Land Use, Solid Waste Management (SWM), Management, Recycling, Disposal
July 20, 2010
The World Bank
The overall amount of mercury in the mercury containing lamps (MCL) market in Sub-Saharan Africa is low compared to other sources of mercury, yet it can be further reduced up-stream by improving lamp lifetime and mercury content. One of the main objectives of this report is to provide policy-makers with the knowledge and tools they need when confronted with a potentially significant flow of end of life mercury containing lamps and the potential mercury pollution it could generate, either airborne or by seeping through the ground to water bodies. The risks related to MCL waste are either low or easily controllable in the business-as-usual scenario with a domestic waste collection scheme and landfills. The design of the landfill, which should be engineered, is essential to reduce human exposure, environmental impact and associated risks.
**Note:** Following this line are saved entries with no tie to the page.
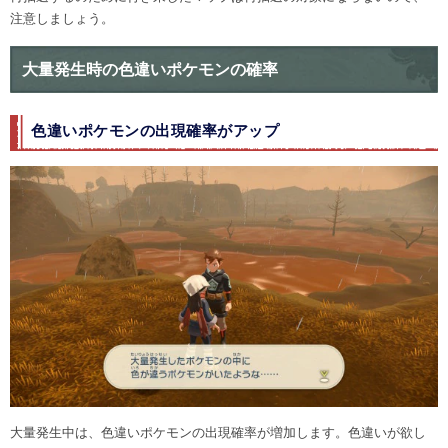
注意しましょう。
大量発生時の色違いポケモンの確率
色違いポケモンの出現確率がアップ
大量発生中は、色違いポケモンの出現確率が増加します。色違いが欲し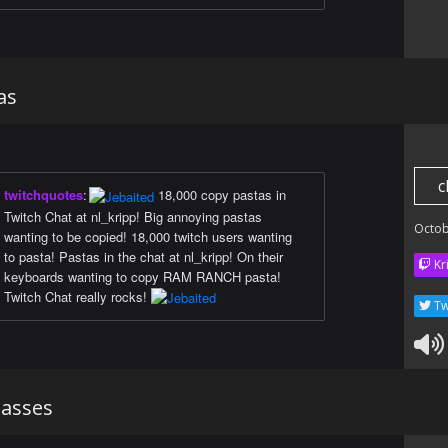
as
c
twitchquotes
:
18,000 copy pastas in
Twitch Chat at nl_kripp! Big annoying pastas
Octob
wanting to be copied! 18,000 twitch users wanting
to pasta! Pastas in the chat at nl_kripp! On their
Kr
keyboards wanting to copy RAM RANCH pasta!
Twitch Chat really rocks!
Tw
lasses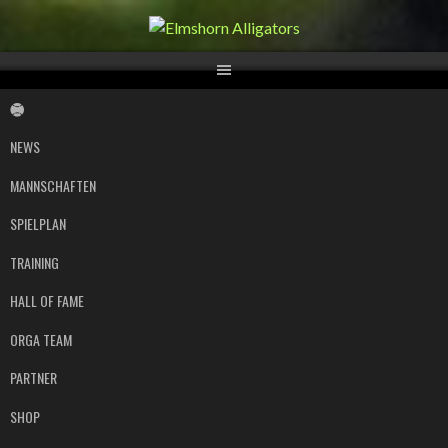
Springe
zum
Inhalt
NEWS
MANNSCHAFTEN
SPIELPLAN
TRAINING
HALL OF FAME
ORGA TEAM
PARTNER
SHOP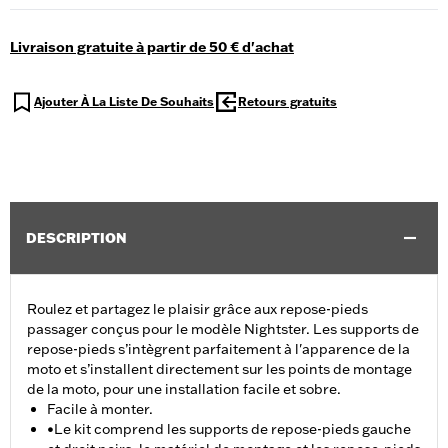
Livraison gratuite à partir de 50 € d'achat
Ajouter À La Liste De Souhaits
Retours gratuits
DESCRIPTION
Roulez et partagez le plaisir grâce aux repose-pieds
passager conçus pour le modèle Nightster. Les supports de
repose-pieds s’intègrent parfaitement à l'apparence de la
moto et s’installent directement sur les points de montage
de la moto, pour une installation facile et sobre.
Facile à monter.
•Le kit comprend les supports de repose-pieds gauche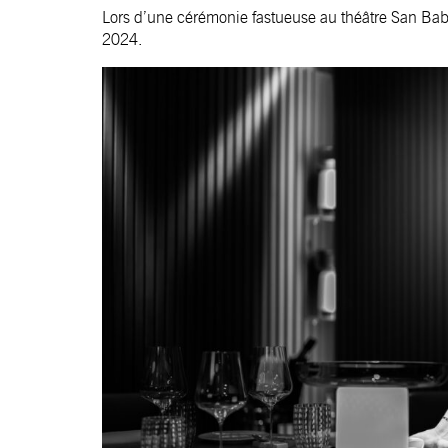
Lors d’une cérémonie fastueuse au théâtre San Babil
2024.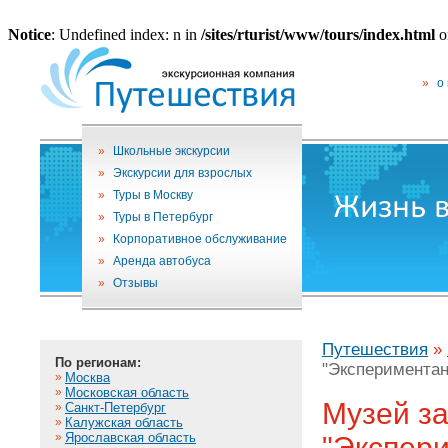
Notice
: Undefined index: n in
/sites/rturist/www/tours/index.html
o
»
о
»
Школьные экскурсии
»
Экскурсии для взрослых
»
Туры в Москву
»
Туры в Петербург
»
Корпоративное обслуживание
»
Аренда автобуса
»
Отзывы
Путешествия
»
По регионам:
"Эксперимента
»
Москва
»
Московская область
Музей з
»
Санкт-Петербург
»
Калужская область
»
Ярославская область
"Экспер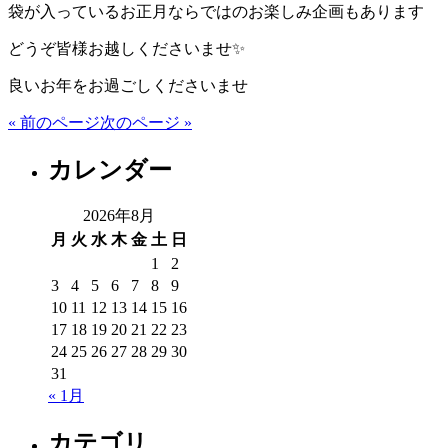
袋が入っているお正月ならではのお楽しみ企画もあります
どうぞ皆様お越しくださいませ✨
良いお年をお過ごしくださいませ
« 前のページ
次のページ »
カレンダー
2026年8月
月
火
水
木
金
土
日
1
2
3
4
5
6
7
8
9
10
11
12
13
14
15
16
17
18
19
20
21
22
23
24
25
26
27
28
29
30
31
« 1月
カテゴリ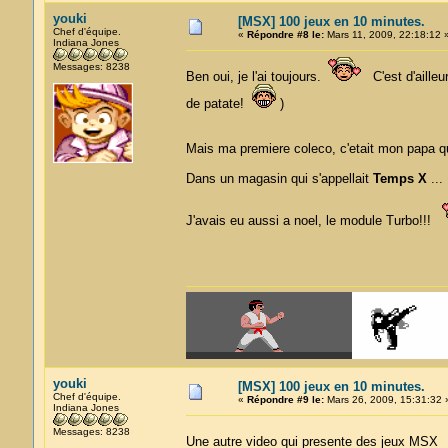
youki
[MSX] 100 jeux en 10 minutes.
Chef d'équipe.
«
Répondre #8 le:
Mars 11, 2009, 22:18:12 
Indiana Jones
Messages: 8238
Ben oui, je l'ai toujours.
C'est d'ailleu
de patate!
)
Mais ma premiere coleco, c'etait mon papa qu
Dans un magasin qui s'appellait
Temps X
...
J'avais eu aussi a noel, le module Turbo!!!
youki
[MSX] 100 jeux en 10 minutes.
Chef d'équipe.
«
Répondre #9 le:
Mars 26, 2009, 15:31:32 
Indiana Jones
Messages: 8238
Une autre video qui presente des jeux MSX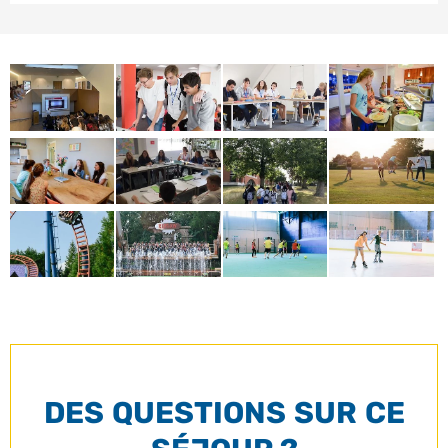
DES QUESTIONS SUR CE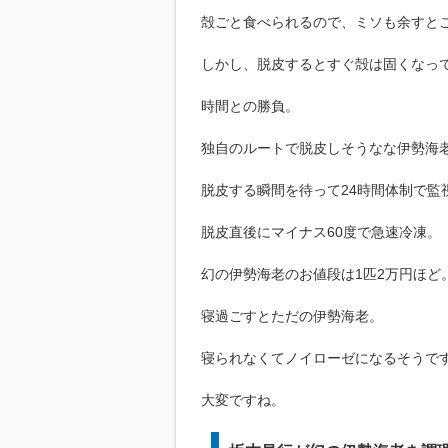
殻ごと食べられるので、ミソも余すと
しかし、脱皮するとすぐ殻は固くなっ
時間との勝負。
独自のルートで脱皮しそうなな伊勢海
脱皮する瞬間を待って24時間体制で監
脱皮直後にマイナス60度で急速冷凍。
幻の伊勢海老のお値段は1匹2万円ほど
寝過ごすとただの伊勢海老。
寝られなくてノイローゼになるそうで
大変ですね。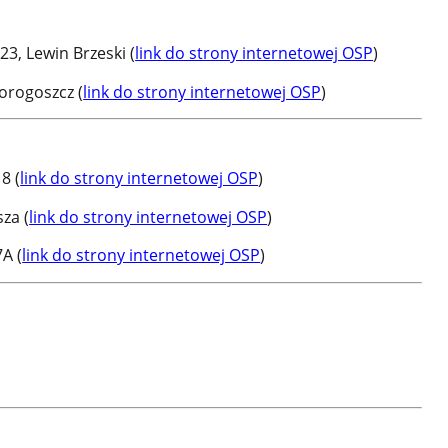
23, Lewin Brzeski (
link do strony internetowej OSP
)
orogoszcz (
link do strony internetowej OSP
)
8 (
link do strony internetowej OSP
)
za (
link do strony internetowej OSP
)
A (
link do strony internetowej OSP
)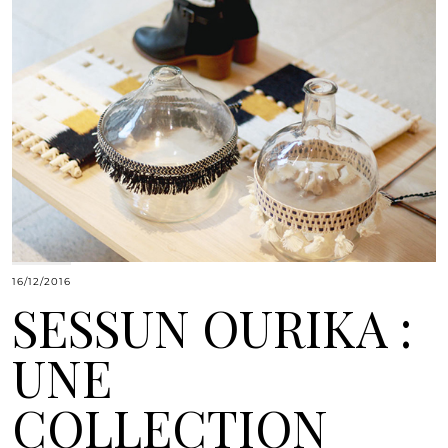
16/12/2016
SESSUN OURIKA :
UNE
COLLECTION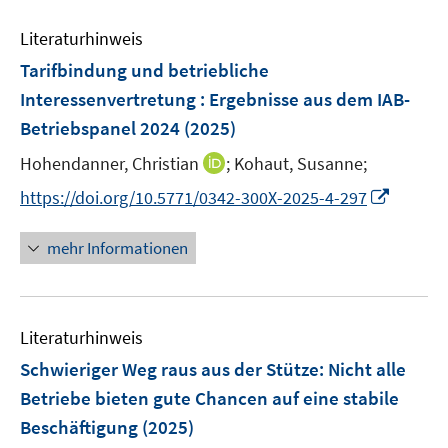
e
e
n
Literaturhinweis
m
F
Tarifbindung und betriebliche
e
Interessenvertretung : Ergebnisse aus dem IAB-
n
Betriebspanel 2024
(2025)
s
t
I
Hohendanner, Christian
;
Kohaut, Susanne;
e
n
I
https://doi.org/10.5771/0342-300X-2025-4-297
r
n
n
ö
e
n
mehr Informationen
f
u
e
f
e
u
n
m
e
e
F
Literaturhinweis
m
n
e
F
Schwieriger Weg raus aus der Stütze: Nicht alle
n
e
Betriebe bieten gute Chancen auf eine stabile
s
n
Beschäftigung
(2025)
t
s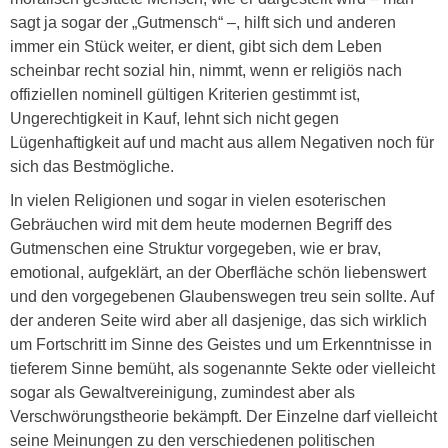
sagt ja sogar der „Gutmensch“ –, hilft sich und anderen
immer ein Stück weiter, er dient, gibt sich dem Leben
scheinbar recht sozial hin, nimmt, wenn er religiös nach
offiziellen nominell gültigen Kriterien gestimmt ist,
Ungerechtigkeit in Kauf, lehnt sich nicht gegen
Lügenhaftigkeit auf und macht aus allem Negativen noch für
sich das Bestmögliche.
In vielen Religionen und sogar in vielen esoterischen
Gebräuchen wird mit dem heute modernen Begriff des
Gutmenschen eine Struktur vorgegeben, wie er brav,
emotional, aufgeklärt, an der Oberfläche schön liebenswert
und den vorgegebenen Glaubenswegen treu sein sollte. Auf
der anderen Seite wird aber all dasjenige, das sich wirklich
um Fortschritt im Sinne des Geistes und um Erkenntnisse in
tieferem Sinne bemüht, als sogenannte Sekte oder vielleicht
sogar als Gewaltvereinigung, zumindest aber als
Verschwörungstheorie bekämpft. Der Einzelne darf vielleicht
seine Meinungen zu den verschiedenen politischen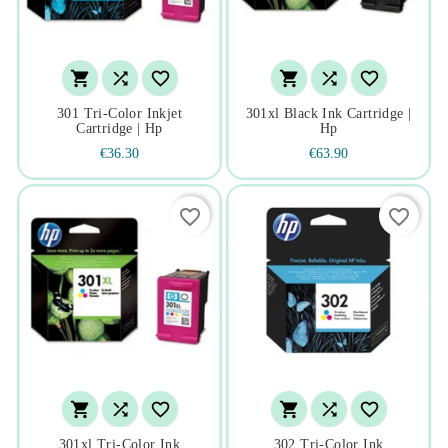






301 Tri-Color Inkjet
301xl Black Ink Cartridge |
Cartridge | Hp
Hp
€36.30
€63.90
favorite_border
favorite_border






301xl Tri-Color Ink
302 Tri-Color Ink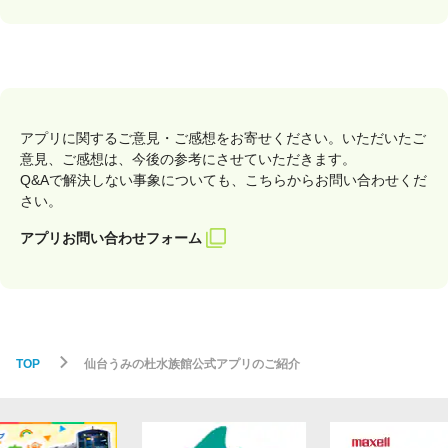
アプリに関するご意見・ご感想をお寄せください。いただいたご
意見、ご感想は、今後の参考にさせていただきます。
Q&Aで解決しない事象についても、こちらからお問い合わせくだ
さい。
アプリお問い合わせフォーム
TOP
仙台うみの杜水族館公式アプリのご紹介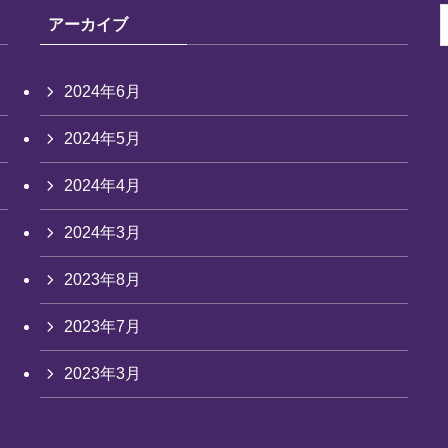
アーカイブ
2024年6月
2024年5月
2024年4月
2024年3月
2023年8月
2023年7月
2023年3月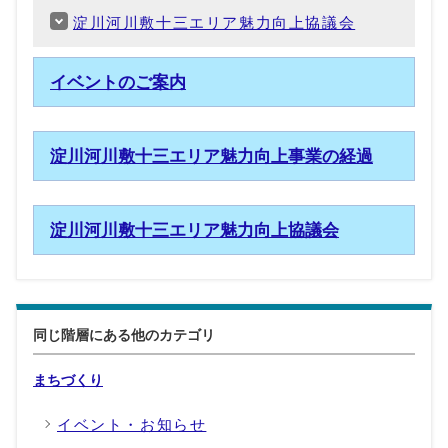
淀川河川敷十三エリア魅力向上協議会
イベントのご案内
淀川河川敷十三エリア魅力向上事業の経過
淀川河川敷十三エリア魅力向上協議会
同じ階層にある他のカテゴリ
まちづくり
イベント・お知らせ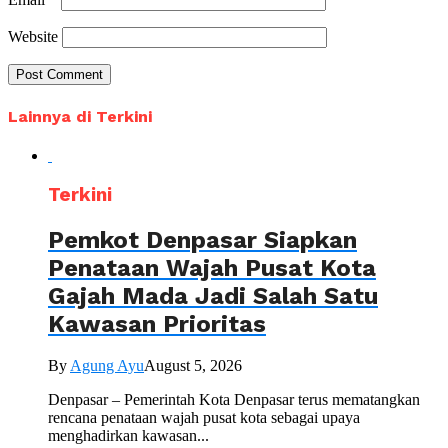
Website
Lainnya di Terkini
Terkini
Pemkot Denpasar Siapkan
Penataan Wajah Pusat Kota
Gajah Mada Jadi Salah Satu
Kawasan Prioritas
By
Agung Ayu
August 5, 2026
Denpasar – Pemerintah Kota Denpasar terus mematangkan
rencana penataan wajah pusat kota sebagai upaya
menghadirkan kawasan...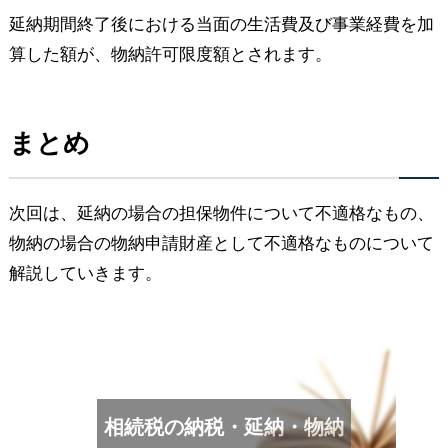
延納期間終了後における当面の生活費及び事業経費を加
算した額が、物納許可限度額とされます。
まとめ
次回は、延納の場合の担保物件について不適格なもの、
物納の場合の物納申請財産として不適格なものについて
解説していきます。
相続税の納税・延納・物納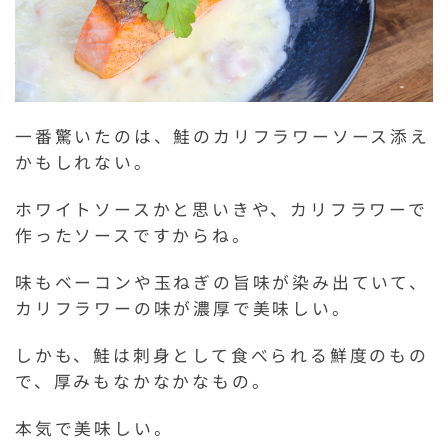
一番驚いたのは、鮭のカリフラワーソース添え
かもしれない。
ホワイトソースかと思いきや、カリフラワーで
作ったソースですからね。
味もベーコンや玉ねぎの旨味が染み出ていて、
カリフラワーの味が濃厚で美味しい。
しかも、鮭は刺身として食べられる鮮度のもの
で、厚みもなかなかなもの。
本気で美味しい。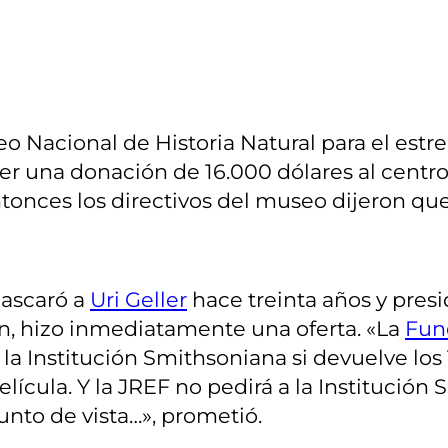
o Nacional de Historia Natural para el estre
una donación de 16.000 dólares al centro. P
tonces los directivos del museo dijeron que
mascaró a
Uri Geller
hace treinta años y pres
ón, hizo inmediatamente una oferta. «La
Fun
 la Institución Smithsoniana si devuelve los
película. Y la JREF no pedirá a la Instituci
nto de vista…», prometió.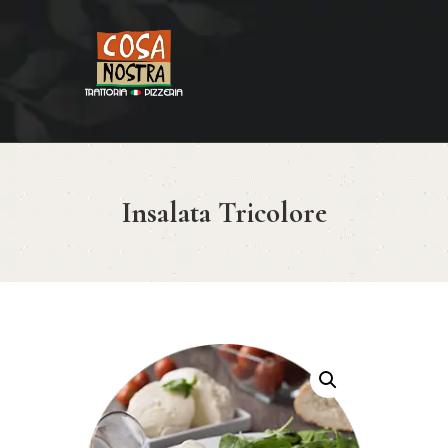
HOME
COSA NOSTRA
MENÚ
Insalata Tricolore
RESERVAR
¿CÓMO LLEGAR?
CONTACTO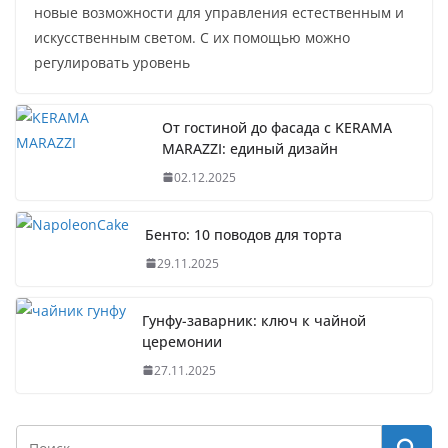
новые возможности для управления естественным и
искусственным светом. С их помощью можно
регулировать уровень
От гостиной до фасада с KERAMA
MARAZZI: единый дизайн
02.12.2025
Бенто: 10 поводов для торта
29.11.2025
Гунфу-заварник: ключ к чайной
церемонии
27.11.2025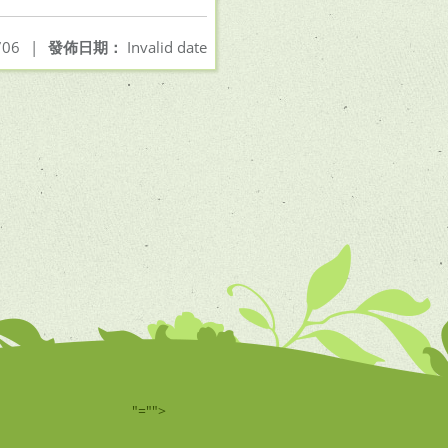
06
|
發佈日期：
Invalid date
"="">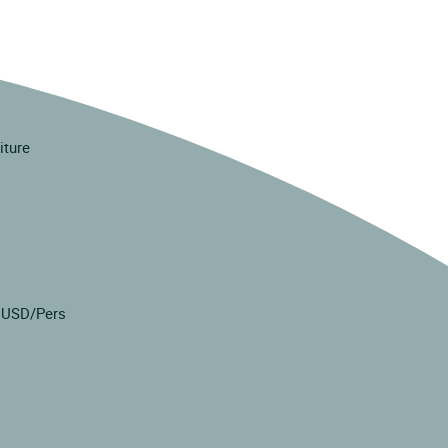
iture
8 USD/Pers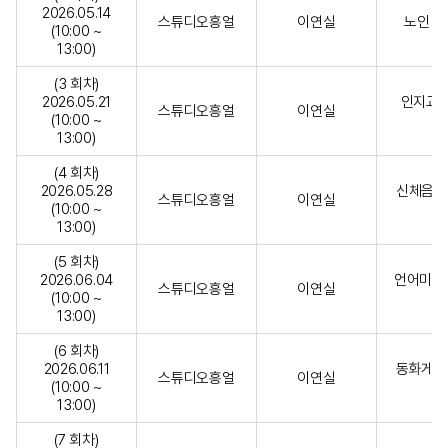
2026.05.14
스튜디오흥얼
이연실
노인 이
(10:00 ~
13:00)
(3 회차)
2026.05.21
인지교구 
스튜디오흥얼
이연실
(10:00 ~
13:00)
(4 회차)
2026.05.28
신체음악
스튜디오흥얼
이연실
(10:00 ~
13:00)
(5 회차)
2026.06.04
언어미술 
스튜디오흥얼
이연실
(10:00 ~
13:00)
(6 회차)
2026.06.11
동화게임 
스튜디오흥얼
이연실
(10:00 ~
13:00)
(7 회차)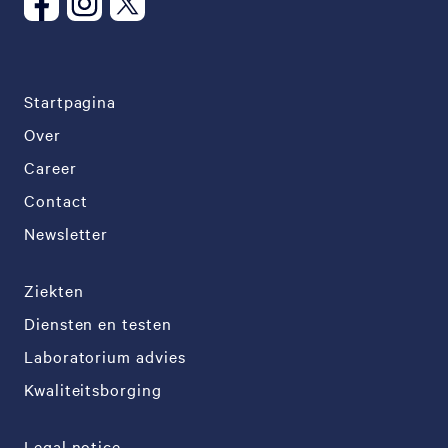
Startpagina
Over
Career
Contact
Newsletter
Ziekten
Diensten en testen
Laboratorium advies
Kwaliteitsborging
Legal notice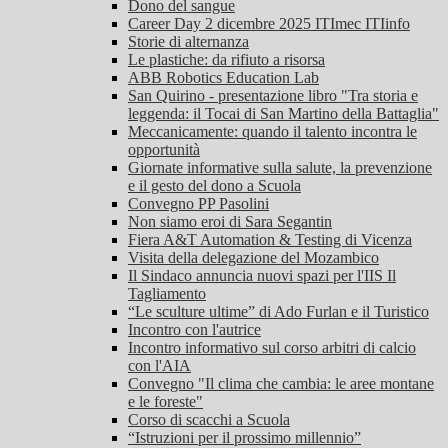
Dono del sangue
Career Day 2 dicembre 2025 ITImec ITIinfo
Storie di alternanza
Le plastiche: da rifiuto a risorsa
ABB Robotics Education Lab
San Quirino - presentazione libro "Tra storia e
leggenda: il Tocai di San Martino della Battaglia"
Meccanicamente: quando il talento incontra le
opportunità
Giornate informative sulla salute, la prevenzione
e il gesto del dono a Scuola
Convegno PP Pasolini
Non siamo eroi di Sara Segantin
Fiera A&T Automation & Testing di Vicenza
Visita della delegazione del Mozambico
Il Sindaco annuncia nuovi spazi per l'IIS Il
Tagliamento
“Le sculture ultime” di Ado Furlan e il Turistico
Incontro con l'autrice
Incontro informativo sul corso arbitri di calcio
con l'AIA
Convegno "Il clima che cambia: le aree montane
e le foreste"
Corso di scacchi a Scuola
“Istruzioni per il prossimo millennio”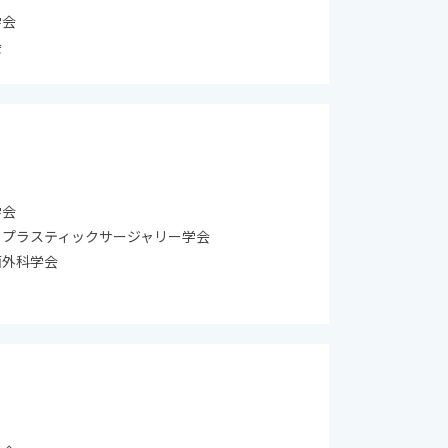
学会
会
学会
コプラスティックサージャリー学会
面外科学会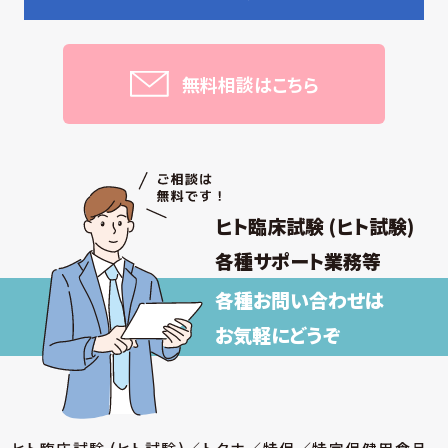
無料相談はこちら
ヒト臨床試験 (ヒト試験)
各種サポート業務等
各種お問い合わせは
お気軽にどうぞ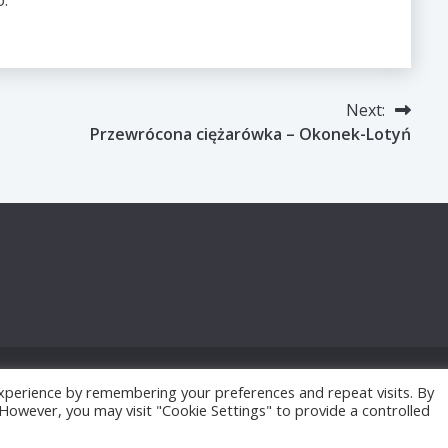
.
Next:
Przewrócona ciężarówka – Okonek-Lotyń
xperience by remembering your preferences and repeat visits. By
dly powered by WordPress
|
Theme: Fairy by
Candid T
. However, you may visit "Cookie Settings" to provide a controlled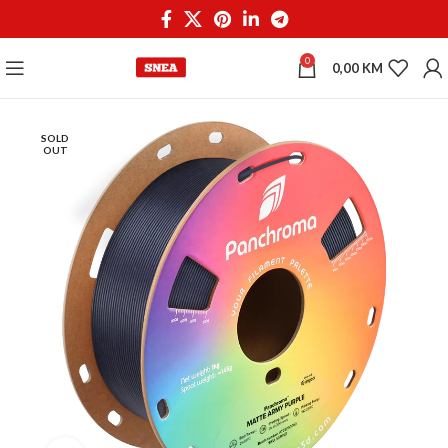
0
0,00
KM
SOLD
OUT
The most effective solutions to reduce overall mercury emissions, which are incineration with activated carbon filters and mercury extraction and which require a separate collection scheme, also result in the highest risk for the workers. Some alternative measures can be more effective and more sustainable; these require local involvement from the government to reinforce policies as well as broader involvement of lighting manufacturers at the international level. Another essential measure is to prepare the lighting market for a shift to other mercury-free lighting technologies. LED has been under the spotlight for several years now, but it will need further development before it becomes commercially viable, and even more so in Sub-Saharan Africa.